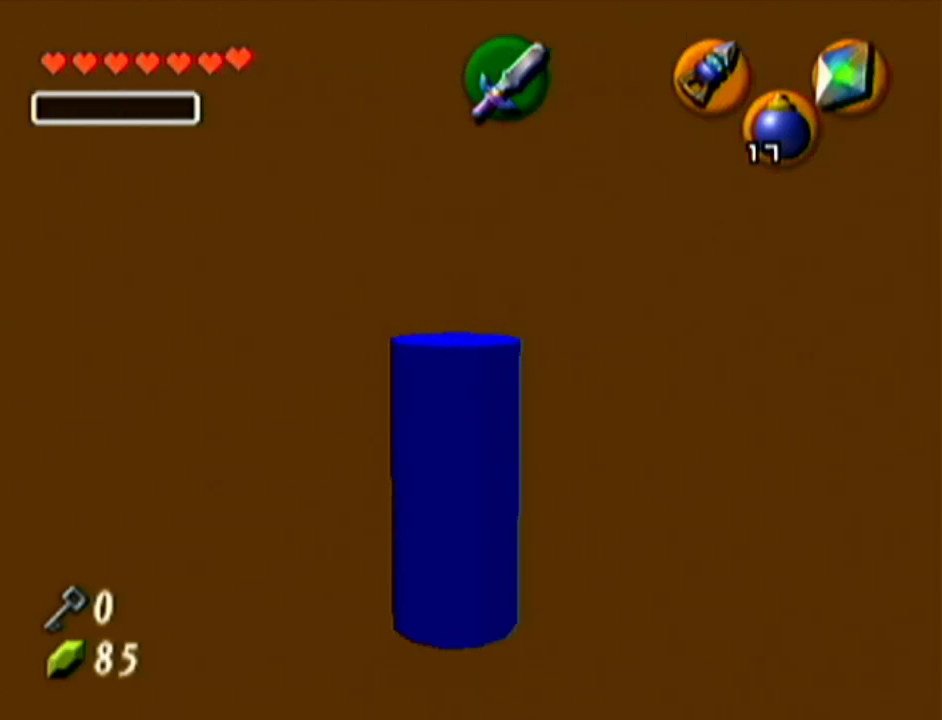
{"buttons": [], "left_stick": "up", "events": []}
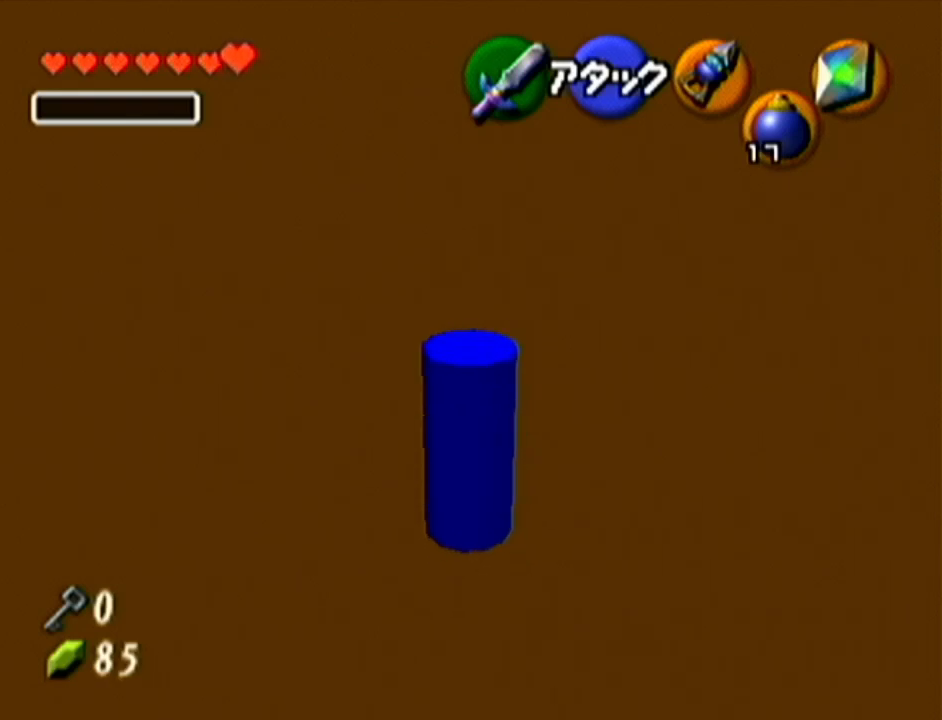
{"buttons": [], "left_stick": "up", "events": []}
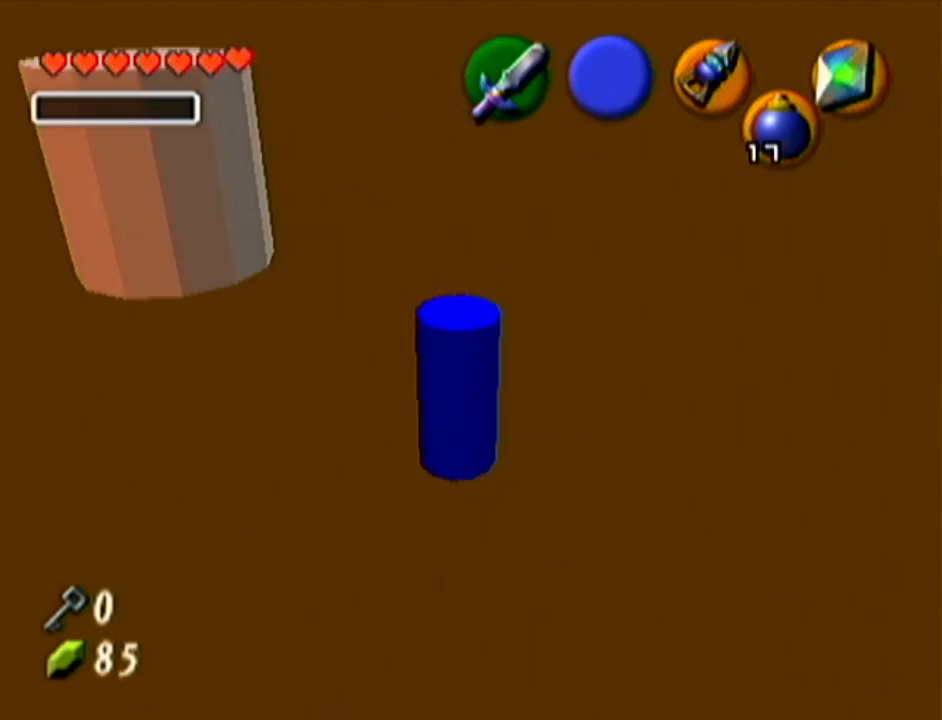
{"buttons": [], "left_stick": "center", "events": [[51, "left_stick", "center"]]}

> **Exercise description**
Wherever a picture appears, omit it; copy the rest of the data exactly.

> **Written answer**
{"buttons": [], "left_stick": "up", "events": []}
{"buttons": [], "left_stick": "up", "events": []}
{"buttons": [], "left_stick": "center", "events": [[51, "left_stick", "center"]]}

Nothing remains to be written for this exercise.